Las visitas a los anticuarios de Roma, de Florencia o de Londres se parecen a las de un fantasma elegante, educado, byroniano, o procedente de la Rusia del Ancien Régime, que regresa fielmente a las estancias clausuradas de un mundo abolido donde tiene su querencia, porque Mario Praz no pertenece, ¡gracias a Dios!, al mundo moderno, vulgar, plebeyo, democrático, no pertenece a esta “época en la que todo es de plástico”, en la que “todo es falso, todo es un sucedáneo”, a esta época “que no ama los colores puros” y que “llamaría increíble o heroica a una persona que simplemente cumpliese con su deber”. Para Mario Praz, como para Roger Scruton (también él un caballero de otra época), “la belleza es un valor real y universal, arraigado en nuestra naturaleza racional”, y también para él “el sentido de la belleza desempeña un papel indispensable en la configuración del mundo de los humanos”.

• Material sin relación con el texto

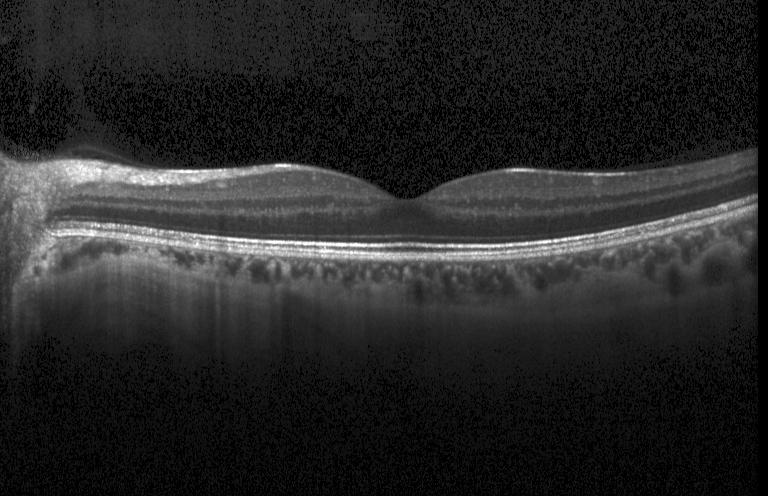

Assessment: neither choroidal neovascularization, diabetic macular edema, nor drusen.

Mario Praz compara en varias ocasiones el amor por las cosas, por las cosas bellas, por los muebles mudos, inertes, pero no carentes de vida, por los libros, los espejos, las antigüedades, con el amor por los seres humanos. En una carta escrita en 1926, confiesa: “When I see a beautiful thing, I cannot resist it, I must have it: with mirrors, furniture and books, fortunately, it is only a matter of being able to afford them; with human beings, unfortunately, things do not go so smoothly”.
“¿Cómo se pueden amar pedazos de madera?”, le pregunta una amiga al coleccionista que ha dedicado una vida entera de devoción por la belleza a reunir los objetos que lo acompañan ahora en su casa de Via Giulia. Y unas páginas después reconoce que la dificultad que entrañan las relaciones humanas, y el dolor que depara el fracaso de las mismas, explican su devoción por las cosas: “Por esto, quizá, he puesto tanta parte de mi alma en el culto de cosas que a la mayoría les parecen carentes de vida, como los muebles, he pecado «venerando imágenes esculpidas»”.